Idéologie et sociologie du travail :

À partir du XIIe siècle, les villes sont le lieu d'une réhabilitation idéologique du travail, qui recourt à la conception aristotélicienne du « bien commun » : les travailleurs doivent être célébrés, parce qu'ils sont nécessaires aux besoins humains. La compétence devient une valeur sociale, tandis que s'invente la dignité du salariat.

Tout travail, cependant, ne mérite pas célébrations : il faut rappeler ici la distinction entre (1) labor, activité rémunérée ou non, dont l'exercice est exclusivement dicté par la contrainte, imposé à l'enfant par l'adulte, à la femme par l'homme, au salarié par le maître, (2) ars (métier), inculqué par l'apprentissage, objet de reconnaissance sociale et moyen de négociations salariales, exercé par les maîtres et leurs apprentis, et (3) scientia, profession librement choisie, fondée sur un savoir acquis, située à l'échelon le plus haut des valeurs. L'ars et la scientia sont l'apanage de droit des hommes (dans les faits, les veuves de maîtres peuvent temporairement bénéficier de la maîtrise de leur défunt mari, le temps qu'elles se remarient avec l'homme qui sera le mieux placé pour lui succéder, ou bien que le fils puisse reprendre l'affaire, au terme de son voyage d'apprentissage, lui valant le titre de maître).

Tous les principaux métiers artisanaux, également utiles, ne sont pas également reconnus. Ils sont hiérarchisés selon un double principe :

  • Externe : corporations marchandes et artisanales sont nettement distinguées ; à l'intérieur des corporations artisanales, les distinctions continuent : selon les villes, ce sont les forgerons, les orfèvres, les pelletiers ou les maîtres de la soie qui dominent. Le rituel urbain des processions ou des fêtes civiques donne à voir cette hiérarchie, qui commande le partage du pouvoir et où les bouchers occupent le dernier degré.

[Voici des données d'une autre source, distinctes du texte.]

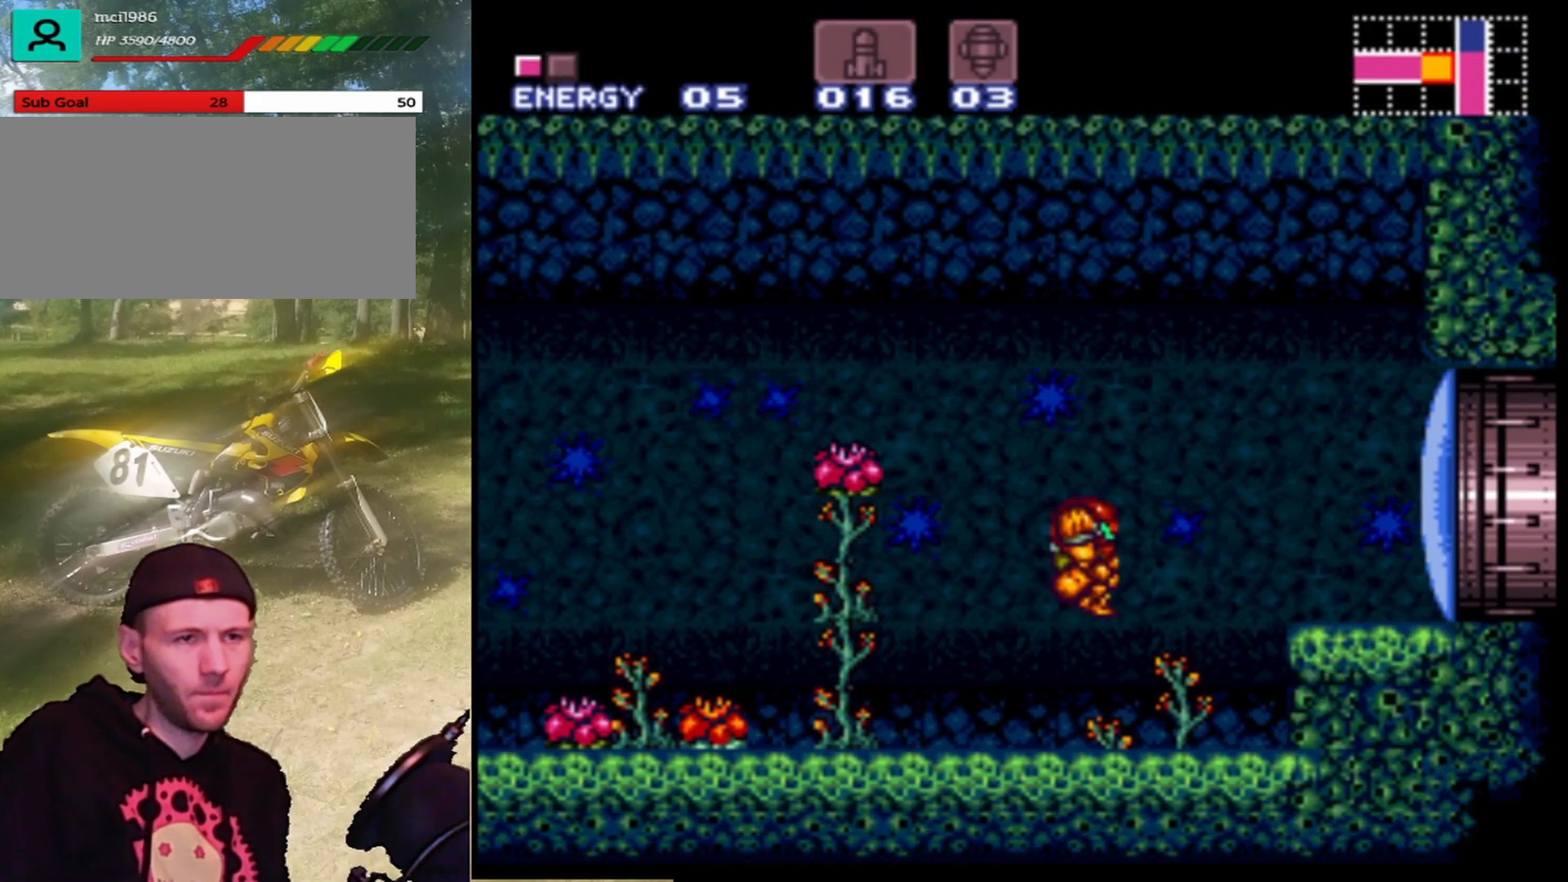
{"buttons": ["DPAD_RIGHT"], "events": [[33, "Y", "down"], [100, "B", "up"], [200, "Y", "up"]]}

  • Interne : chaque métier rassemble des personnes aux statuts fort variés et inégaux. Au sommet se trouve le marchand-fabricant, donneur d'ordres, qui dispose de la matière première et contrôle les circuits de distribution ; le maître est en position médiane : artisan-employeur, il possède son outillage et son ouvroir (grande salle principale de sa maison, servant d'atelier et donnant sur la rue), forme ses apprentis et emploie des valets ; les valets sont en contrebas de la hiérarchie, mais sont au moins protégés par la réglementation des métiers. Au sein d'un même métier, l'écart entre le sommet et la base de la hiérarchie sociale est souvent très important ; il en résulte une grande diversité de situations dans la classe médiane des maîtres et des apprentis. C'est particulièrement le cas chez les bouchers médiévaux du fait de leur grand nombre, ce qui les rend sensibles à des revendications touchant toutes les strates de la population citadine.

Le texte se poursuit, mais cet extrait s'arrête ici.